The Confederation of British Metalforming (CBM) has welcomed Jaguar Land Rover’s (JLR) staged return to production and the launch of a funding stream to stabilise suppliers — but warned that serious liquidity problems continue to threaten smaller firms deeper in the UK automotive supply chain.
CBM President Stephen Morley said the carmaker’s payment scheme was a “welcome boost to liquidity” for top-tier suppliers but cautioned that the benefits were not reaching tier 2, 3 and 4 businesses.
“JLR is to be applauded for its hard work in getting funds in place and for producing a workable payment scheme,” Morley said. “However, there are still key issues, especially for smaller firms. Understanding what qualifies a supplier for support is paramount, and there is still reliance on the goodwill of tier one suppliers to pass payments down. In some cases, we know this hasn’t happened.”

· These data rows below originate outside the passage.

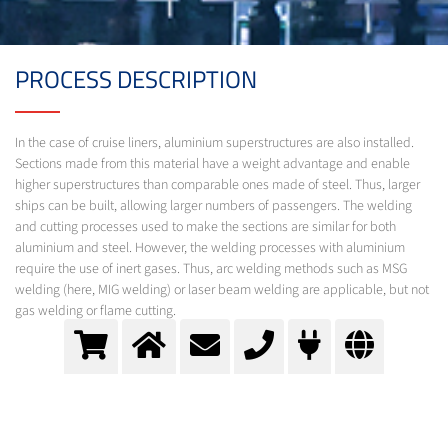
PROCESS DESCRIPTION
In the case of cruise liners, aluminium superstructures are also installed.
Sections made from this material have a weight advantage and enable
higher superstructures than comparable ones made of steel. Thus, larger
ships can be built, allowing larger numbers of passengers. The welding
and cutting processes used to make the sections are similar for both
aluminium and steel. However, the welding processes with aluminium
require the use of inert gases. Thus, arc welding methods such as MSG
welding (here, MIG welding) or laser beam welding are applicable, but not
gas welding or flame cutting.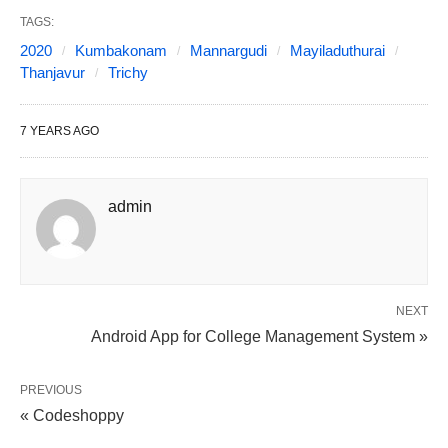
TAGS:
2020
Kumbakonam
Mannargudi
Mayiladuthurai
Thanjavur
Trichy
7 YEARS AGO
admin
NEXT
Android App for College Management System »
PREVIOUS
« Codeshoppy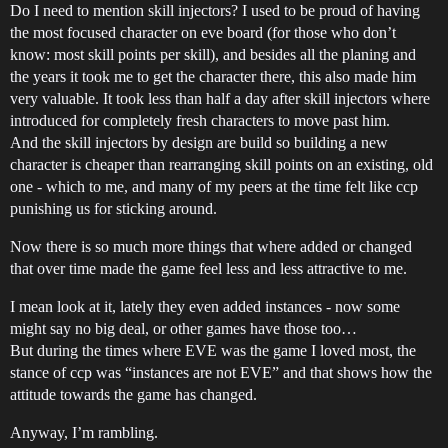
Do I need to mention skill injectors? I used to be proud of having
the most focused character on eve board (for those who don’t
know: most skill points per skill), and besides all the planing and
the years it took me to get the character there, this also made him
very valuable. It took less than half a day after skill injectors where
introduced for completely fresh characters to move past him.
And the skill injectors by design are build so building a new
character is cheaper than rearranging skill points on an existing, old
one - which to me, and many of my peers at the time felt like ccp
punishing us for sticking around.
Now there is so much more things that where added or changed
that over time made the game feel less and less attractive to me.
I mean look at it, lately they even added instances - now some
might say no big deal, or other games have those too…
But during the times where EVE was the game I loved most, the
stance of ccp was “instances are not EVE” and that shows how the
attitude towards the game has changed.
Anyway, I’m rambling.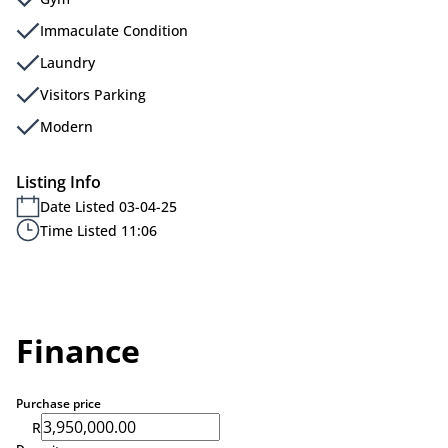
Immaculate Condition
Laundry
Visitors Parking
Modern
Listing Info
Date Listed 03-04-25
Time Listed 11:06
Finance
Purchase price
R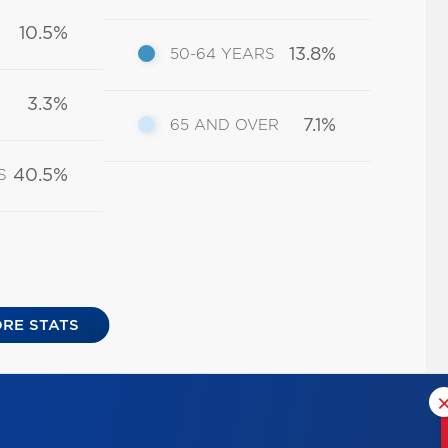
10.5%
13.8%
50-64 YEARS
3.3%
7.1%
65 AND OVER
40.5%
S
RE STATS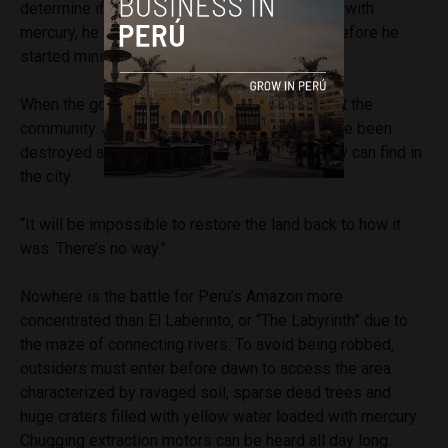
determine if his condition is related to contact with
mercury, he says he was completely healthy before he
started mining.
When the gold reserve depleted, residents left the
community. Javier says their food sources have been
destroyed and now they rely on what work they can find in
the city.
“It will be impossible to restore the land back to how it
was. There’s no way.”
Nowhere is the battle for Peru’s Amazon more
concentrated than El Laberinto, or “The Labyrinth” due to
the maze of connecting rivers. To avoid being robbed,
outsiders must enter before dawn to access the area
characterized by ravaged soil, sparse dead trees and
huge craters filled with yellow water loaded with mercury.
Chugging extraction motors can be heard all day long.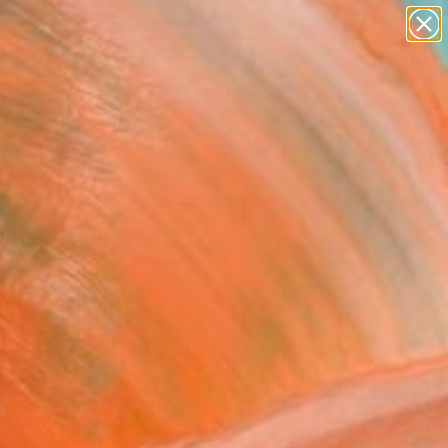
paintings
abstracts
figurative art
landscapes
Search for
wall sculpture
+
0
artist name
anything
er Must-Haves
paintings
er Together" Painting
n Remick, United States
ng, Paint on Canvas
 36 H in
to Hang
165
Affirm
 time with
. See if you qualify at
.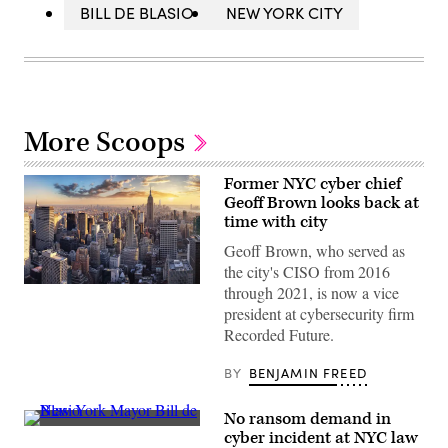
BILL DE BLASIO
NEW YORK CITY
More Scoops
Former NYC cyber chief
Geoff Brown looks back at
time with city
Geoff Brown, who served as
the city's CISO from 2016
(Getty
through 2021, is now a vice
Images)
president at cybersecurity firm
Recorded Future.
BY
BENJAMIN FREED
No ransom demand in
New
cyber incident at NYC law
York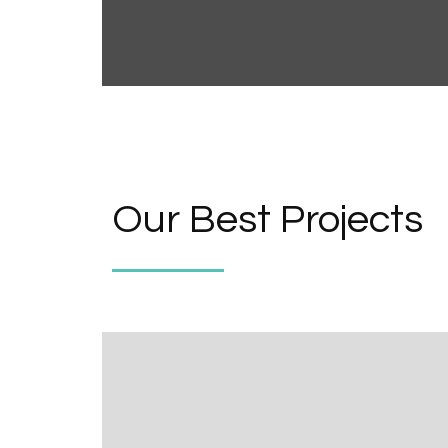
Our Best Projects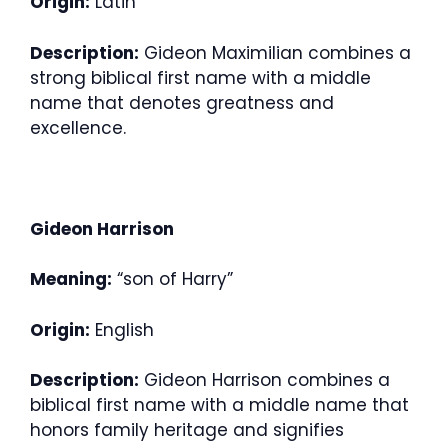
Origin:
Latin
Description:
Gideon Maximilian combines a
strong biblical first name with a middle
name that denotes greatness and
excellence.
Gideon Harrison
Meaning:
“son of Harry”
Origin:
English
Description:
Gideon Harrison combines a
biblical first name with a middle name that
honors family heritage and signifies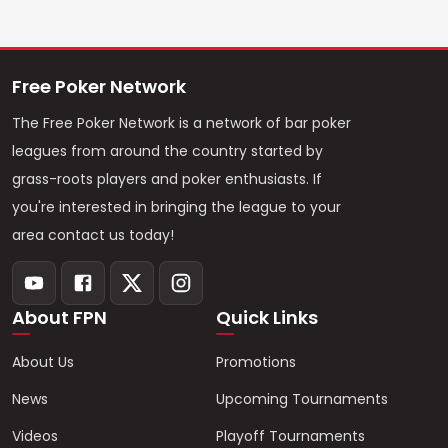
Free Poker Network
The Free Poker Network is a network of bar poker
leagues from around the country started by
grass-roots players and poker enthusiasts. If
you're interested in bringing the league to your
area contact us today!
About FPN
Quick Links
About Us
Promotions
News
Upcoming Tournaments
Videos
Playoff Tournaments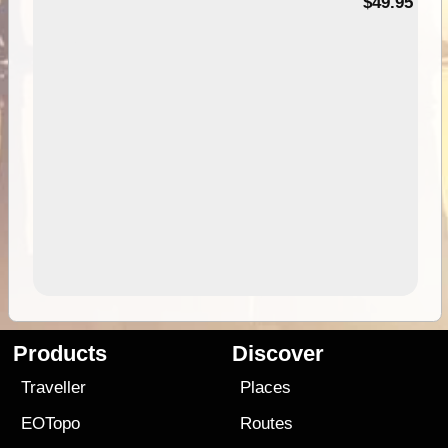
$49.95
Products
Discover
Traveller
Places
EOTopo
Routes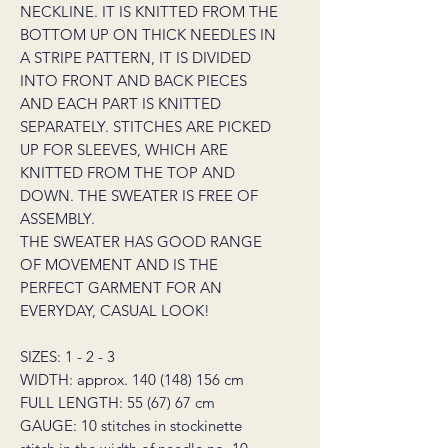
NECKLINE. IT IS KNITTED FROM THE
BOTTOM UP ON THICK NEEDLES IN
A STRIPE PATTERN, IT IS DIVIDED
INTO FRONT AND BACK PIECES
AND EACH PART IS KNITTED
SEPARATELY. STITCHES ARE PICKED
UP FOR SLEEVES, WHICH ARE
KNITTED FROM THE TOP AND
DOWN. THE SWEATER IS FREE OF
ASSEMBLY.
THE SWEATER HAS GOOD RANGE
OF MOVEMENT AND IS THE
PERFECT GARMENT FOR AN
EVERYDAY, CASUAL LOOK!
SIZES: 1 - 2 - 3
WIDTH: approx. 140 (148) 156 cm
FULL LENGTH: 55 (67) 67 cm
GAUGE: 10 stitches in stockinette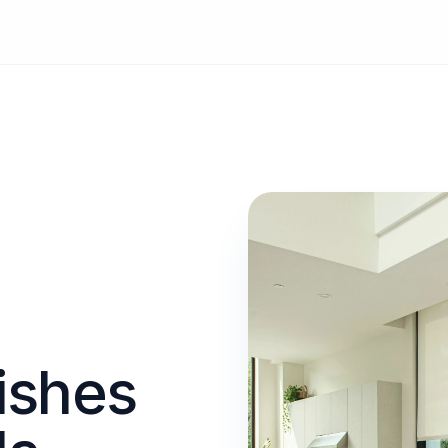
ishes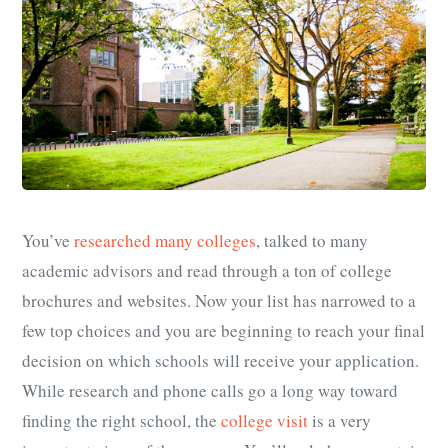
You’ve
researched many colleges
, talked to many
academic advisors and read through a ton of college
brochures and websites. Now your list has narrowed to a
few top choices and you are beginning to reach your final
decision on which schools will receive your application.
While research and phone calls go a long way toward
finding the right school, the
college visit
is a very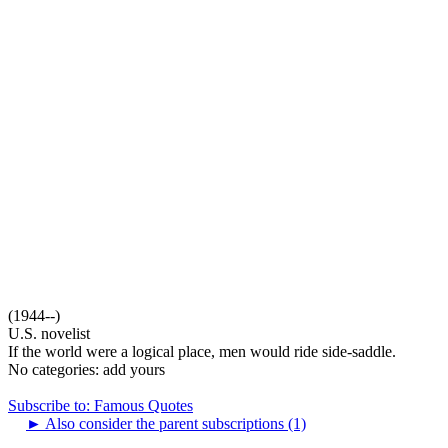
(1944--)
U.S. novelist
If the world were a logical place, men would ride side-saddle.
No categories:
add yours
Subscribe to: Famous Quotes
►
Also consider the parent subscriptions (1)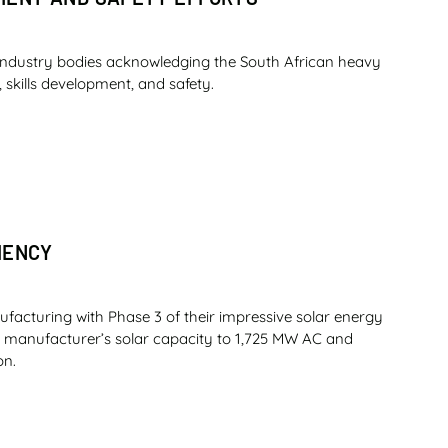
industry bodies acknowledging the South African heavy
 skills development, and safety.
IENCY
ufacturing with Phase 3 of their impressive solar energy
nt manufacturer’s solar capacity to 1,725 MW AC and
on.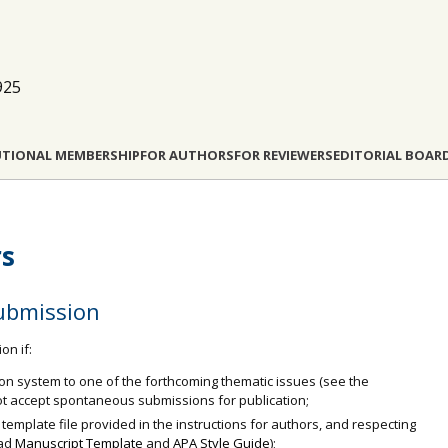
925
UTIONAL MEMBERSHIP
FOR AUTHORS
FOR REVIEWERS
EDITORIAL BOAR
rs
ubmission
on if:
ion system to one of the forthcoming thematic issues (see the
t accept spontaneous submissions for publication;
 template file provided in the instructions for authors, and respecting
oad
Manuscript Template
and
APA Style Guide
);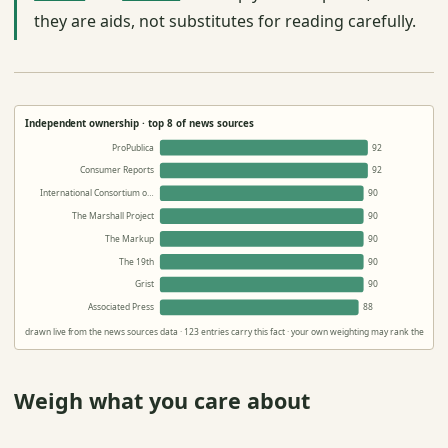
they are aids, not substitutes for reading carefully.
Independent ownership · top 8 of news sources
ProPublica
92
Consumer Reports
92
International Consortium o…
90
The Marshall Project
90
The Markup
90
The 19th
90
Grist
90
Associated Press
88
drawn live from the news sources data · 123 entries carry this fact · your own weighting may rank them dif
Weigh what you care about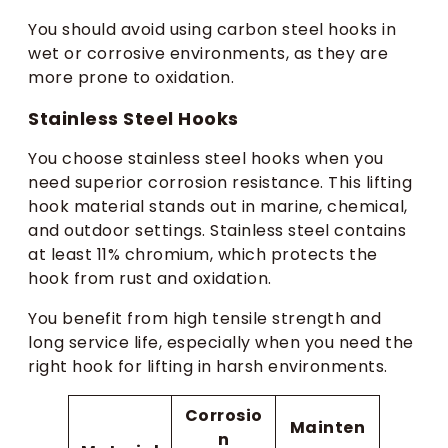
You should avoid using carbon steel hooks in
wet or corrosive environments, as they are
more prone to oxidation.
Stainless Steel Hooks
You choose stainless steel hooks when you
need superior corrosion resistance. This lifting
hook material stands out in marine, chemical,
and outdoor settings. Stainless steel contains
at least 11% chromium, which protects the
hook from rust and oxidation.
You benefit from high tensile strength and
long service life, especially when you need the
right hook for lifting in harsh environments.
Corrosio
Mainten
n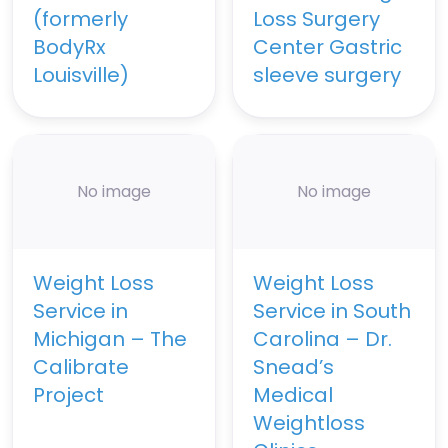
(formerly
Loss Surgery
BodyRx
Center Gastric
Louisville)
sleeve surgery
No image
No image
Weight Loss
Weight Loss
Service in
Service in South
Michigan – The
Carolina – Dr.
Calibrate
Snead’s
Project
Medical
Weightloss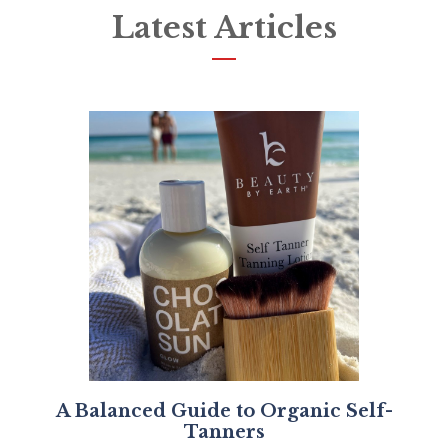
Latest Articles
A Balanced Guide to Organic Self-
Tanners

In a call with CBM leadership, Industry Minister Chris McDonald confirmed that the government had convened major banks to discuss emergency support for firms affected by production delays and supply chain disruption.
Morley said the CBM was “indebted” to the minister for intervening and urged all JLR suppliers to contact their banks to discuss what support could be made available immediately.
“Suppliers further down the chain need urgent liquidity to survive and then to fund the restart of production,” Morley said. “The second hurdle is a gap in sales, which could stretch to ten or twelve weeks — and that could be the real breaking point.”
The CBM said the Growth Guarantee Scheme could be adapted quickly to provide interest-free working capital, helping smaller manufacturers bridge revenue gaps and rehire staff without worsening debt burdens.
Morley said the organisation’s taskforce was in constant dialogue with HM Treasury on longer-term support options.
“It’s already in place and could be modified quickly to be used without the burden of interest costs,” he said. “This would spread the impact of lost revenue and provide the working capital required to restart when orders come through again.”
The CBM argues that it is in lenders’ and the government’s interest to ensure viable firms survive, noting that “the price of saving good companies is far cheaper than losing them”.
Morley warned that even if immediate liquidity concerns are eased, the longer-term cashflow and credit consequences could hamper future investment and growth across the sector.
“If immediate liquidity concerns are alleviated, how does this unwind in the future?” he said. “This situation will have a material impact on cash flow, long-term liquidity and profits. Supplier relationships with lenders could also be affected, influencing access to future facilities.”
He added that addressing these issues was vital to safeguarding the resilience of the UK automotive supply chain, a key pillar of British manufacturing.